Unfortunately – tech steamroller being what it is, what was state of the art in LLMs in 2020 (BERT) is now by comparison a museum piece. Or to quote Ian barber “LLMs are complicated now”
Attention might be all you need, but modern models certainly use a lot of different variants of it: query grouping, compressed, sparse, linear, sliding-window and more. Mixture-of-Experts added selective routing to feed-forward layers, and we have since started routing just about everything else too, from attention blocks to the residual stream. Vision and audio encoders have gone from bolted on to mixed-in, and models have scaled to run at inference time across multiple GPUs, which throws comms ops in that add extra boundaries in the middle of your model.
So, where to begin?
Let’s outline some broad-stroke goals:
We’re going to focus on on LLM agents. It’d be a grave disservice to say that other ML fields haven’t achieved significant advances, but if we have to dust off our skill set in any area: LLMs are the dustiest.
So:
Outline & understand (at least conceptually) seminal LLM advances since 2022.
Build a local environment to test & reinforce understanding of these concepts.
Apply those concepts to personal use cases/projects.
From the above, adapt my skill-set from first principles of building/training models to real world application.
Let’s set some limitations
Locally hosted only
This isn’t an exercise to create state-of-the-art agents. The idea is to have a sandbox environment to explore, apply and test new concepts. Not a pyre to burn money on token allowance in the perpetual pursuit & funding of the next-best-model.
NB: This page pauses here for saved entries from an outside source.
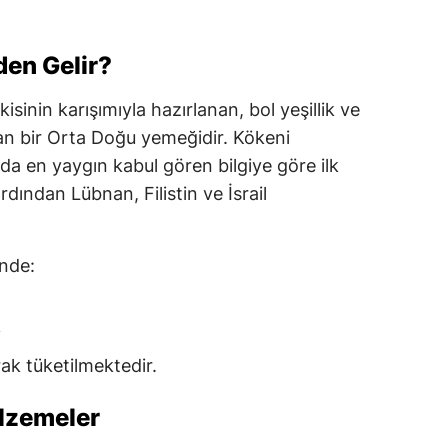
den Gelir?
kisinin karışımıyla hazırlanan, bol yeşillik ve
an bir Orta Doğu yemeğidir. Kökeni
da en yaygın kabul gören bilgiye göre ilk
rdından Lübnan, Filistin ve İsrail
inde:
i
ak tüketilmektedir.
alzemeler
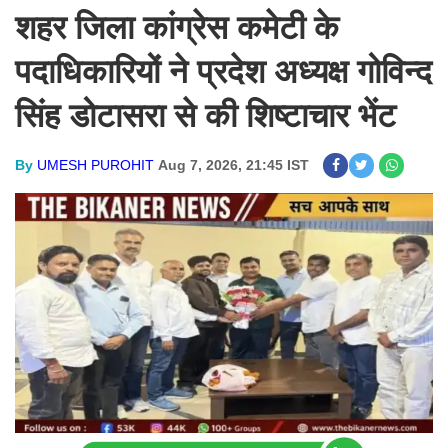
शहर जिला कांग्रेस कमेटी के
पदाधिकारियों ने प्रदेश अध्यक्ष गोविन्द
सिंह डोटासरा से की शिष्टाचार भेंट
By
UMESH PUROHIT
Aug 7, 2026, 21:45 IST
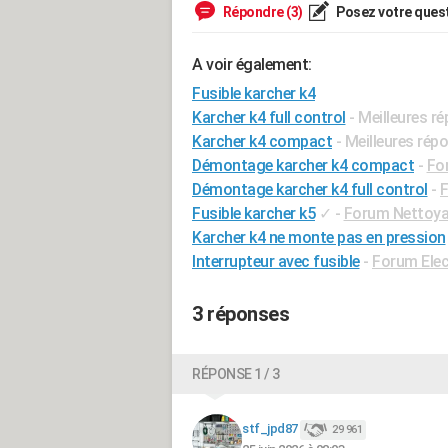
Répondre (3)
Posez votre ques
A voir également:
Fusible karcher k4
Karcher k4 full control
- Meilleures r
Karcher k4 compact
- Meilleures rép
Démontage karcher k4 compact
-
Fo
Démontage karcher k4 full control
-
F
Fusible karcher k5
✓
-
Forum Nettoy
Karcher k4 ne monte pas en pression
Interrupteur avec fusible
-
Forum Elec
3 réponses
RÉPONSE 1 / 3
stf_jpd87
29 961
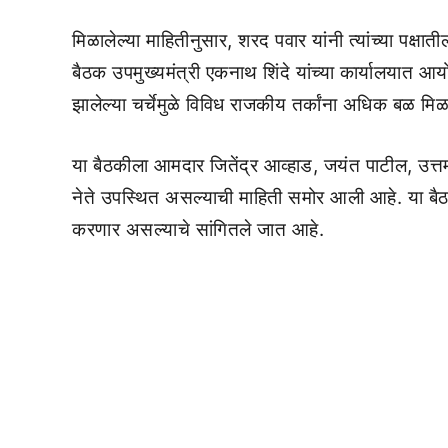
मिळालेल्या माहितीनुसार, शरद पवार यांनी त्यांच्या पक्षात
बैठक उपमुख्यमंत्री एकनाथ शिंदे यांच्या कार्यालयात आय
झालेल्या चर्चेमुळे विविध राजकीय तर्कांना अधिक बळ मिळ
या बैठकीला आमदार जितेंद्र आव्हाड, जयंत पाटील, उत
नेते उपस्थित असल्याची माहिती समोर आली आहे. या बैठक
करणार असल्याचे सांगितले जात आहे.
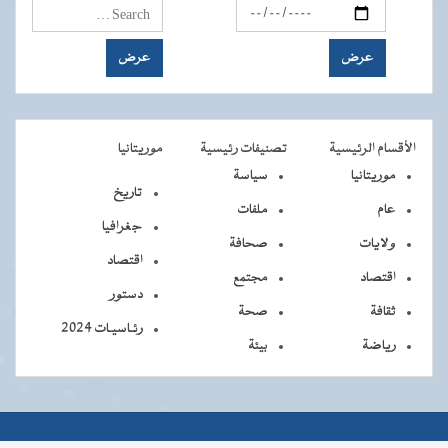
الأقسام الرئيسية
تصنيفات رئيسية
موريتانيا
موريتانيا
سياسة
تاريخ
عام
ملفات
جغرافيا
ولايات
صحافة
اقتصاد
اقتصاد
مجتمع
دستور
ثقافة
صحة
رئـاسيـات 2024
رياضة
بيئة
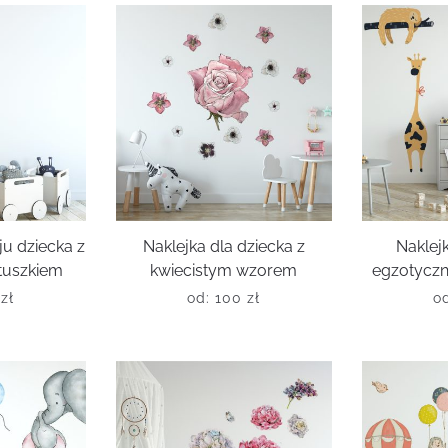
ju dziecka z
Naklejka dla dziecka z
Naklejk
tuszkiem
kwiecistym wzorem
egzotyczn
0
zł
od:
100
zł
o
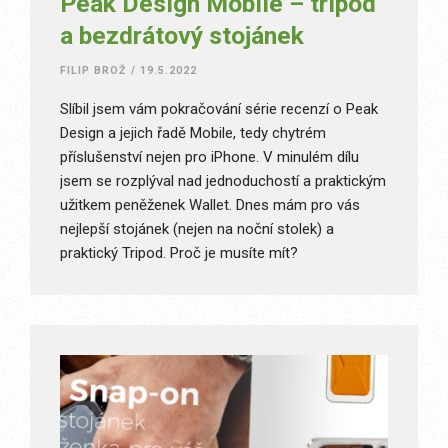
Peak Design Mobile – tripod
a bezdrátový stojánek
FILIP BROŽ
/
19.5.2022
Slíbil jsem vám pokračování série recenzí o Peak
Design a jejich řadě Mobile, tedy chytrém
příslušenství nejen pro iPhone. V minulém dílu
jsem se rozplýval nad jednoduchostí a praktickým
užitkem peněženek Wallet. Dnes mám pro vás
nejlepší stojánek (nejen na noční stolek) a
praktický Tripod. Proč je musíte mít?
Secondly (and more importantly): I’m willing to wager that the knowledge in being able to locally host models, fine-tune them, understanding the tooling and building that out into locally hosted agents is more likely to be a far more valuable commodity in the next 3-7 years than reliance on third-party providers. I’m not alone[0][1]. I won’t delve into the rationale behind that wager because at some point it turns into me climbing atop my digital soapbox and delivering a sermon against the perils of over-reliance on ‘Big-AI’.
No building models from first principles (for now):
There is a tradeoff to be made here. With wanting to understand seminal breakthroughs in the field, the urge is to create a model from first principles: sourcing a data corpus, cleaning it, establishing our model, train it, and apply the concepts from scratch. Realistically (especially with data and computing limitations), even best efforts in this space are going to output a lame-duck model several leagues behind open models such as Qwen. I’d be spending time re-inventing a wonky wheel (and, realistically the majority of that time is going to be data sourcing/cleaning) at the cost of spending that time on learning how to host and employ a local LLM agent.
The hardware
For the time being, development will be limited to local hardware.
GPU: NVIDIA GeForce RTX 4080 SUPER, 16GB GDDR6RAM: 64GB (2x32GB) Corsair DDR5 VengeanceCPU: AMD Ryzen™ 9 7950X3D, 4.2GHz
As personal projects mature, I’ll cross the bridge of looking for a less transient hardware setup to host it upon.